+++ Text for analysis +++
This question needs a bit of introduction, bear with me please.
In RDF, resources are identified using URI references. The notion of URI reference was added in anticipation of the standardization of IRIs. The SPARQL spec builds on this and in fact adopts the IRI standard as part of its spec: RDF terms in SPARQL queries are identified using IRIs.
Unfortunately, there is an incompatibility: RDF URI references may contain "<", ">", '"' (double quote), space, "{", "}", "|", "", "^", and "`", but these are not allowed in IRIs (see SPARQL's IRI syntax). The upshot of this is that while it is perfectly legal to have an RDF triple of the following form:
<http://example.org/a b> a ex:Foo .
You can not directly query such a resource using SPARQL, e.g.:
SELECT * WHERE { <http://example.org/a b> ?P ?Y . }
is not a syntactically valid SPARQL query.
All of this is pretty well known of course. The reason I am introducing it is that I would like to ask some "best practice" type questions related to this issue:
- have you ever encountered this problem in practice, that is, have you ever had to work with a dataset that contained such non-compatible URIrefs?
- how do you deal with this incompatibility? Do you query around it? Does your triplestore/parser toolkit of choice offer you some kind of workaround for this problem? Or do you simply convert the offending data?
I'm not so much looking for theoretical solutions, I'm more interested in what has been done out there in practice, already.
This question was inspired by a recent discussion on the Sesame mailinglist by the way, just in case you thought it looked familiar :)
+++ Supplied material +++
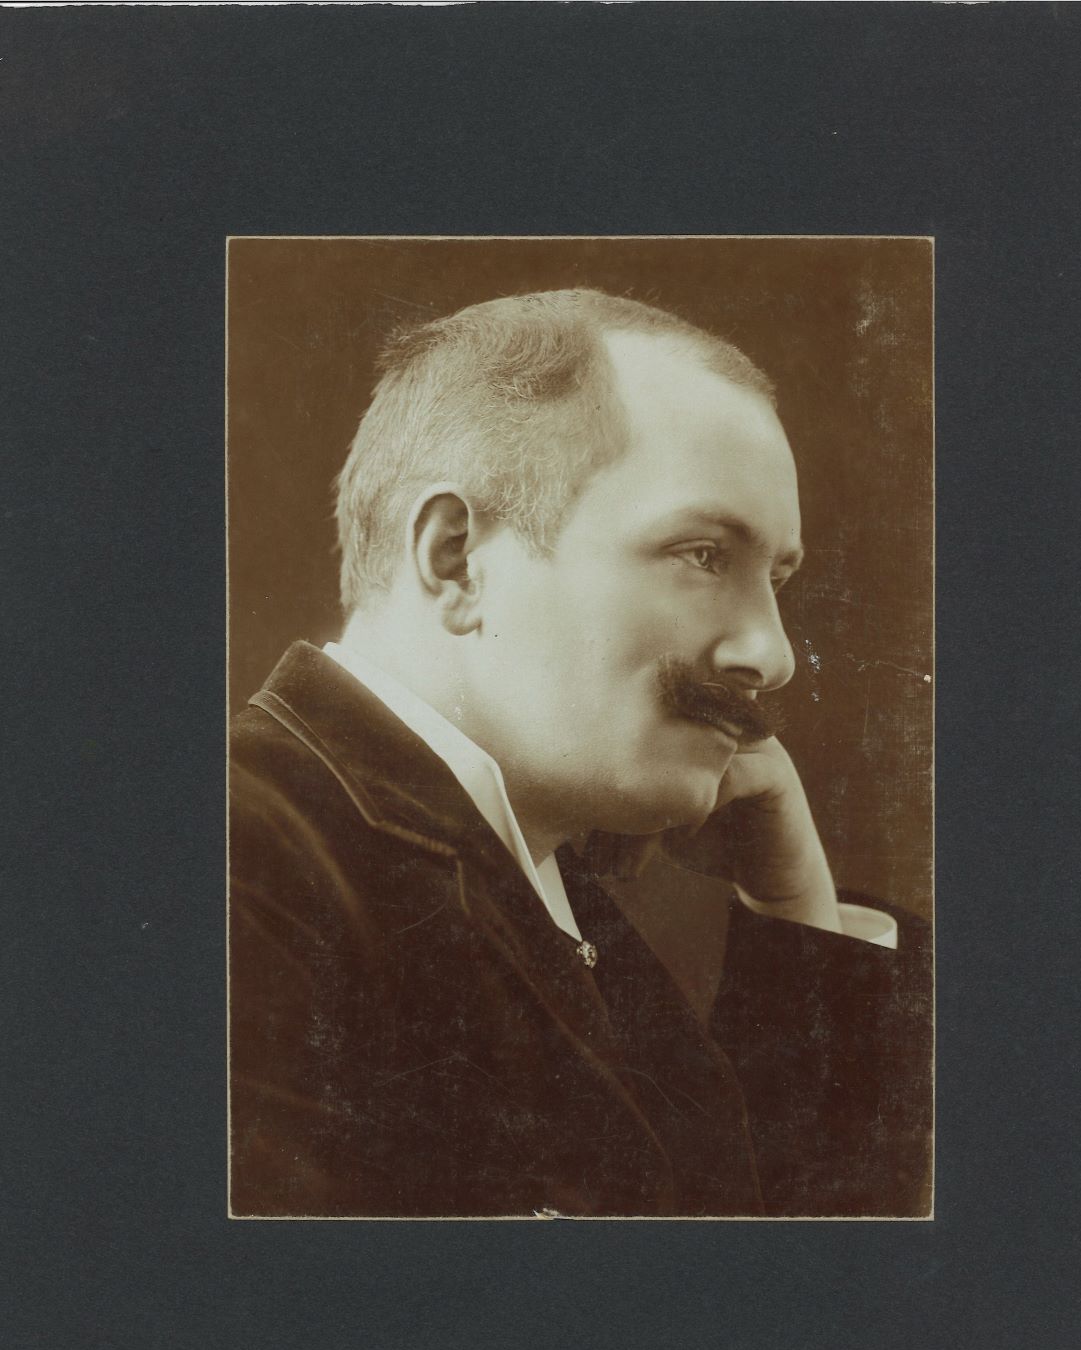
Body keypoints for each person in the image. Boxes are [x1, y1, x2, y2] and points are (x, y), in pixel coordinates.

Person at [229, 288, 931, 1218]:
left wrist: (797, 910)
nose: (773, 655)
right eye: (703, 555)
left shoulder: (551, 891)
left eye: (777, 578)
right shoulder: (242, 861)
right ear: (456, 560)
+++
### Explore the material
A. Translate this sentence from the forum post on RDF URI references and SPARQL into German: "The notion of URI reference was added in anticipation of the standardization of IRIs."
B. According to the forum post on RDF URI references and SPARQL, what are RDF terms in SPARQL queries identified with?
C. In the forum post on RDF URI references and SPARQL, the poster asks whether readers handle the incompatibility in certain ways. List every way named.

### Answer section
A. Der Begriff der URI-Referenz wurde in Erwartung der Standardisierung von IRIs hinzugefügt.

B. IRIs.

C.
- Querying around it
- Using a workaround offered by their triplestore/parser toolkit of choice
- Converting the offending data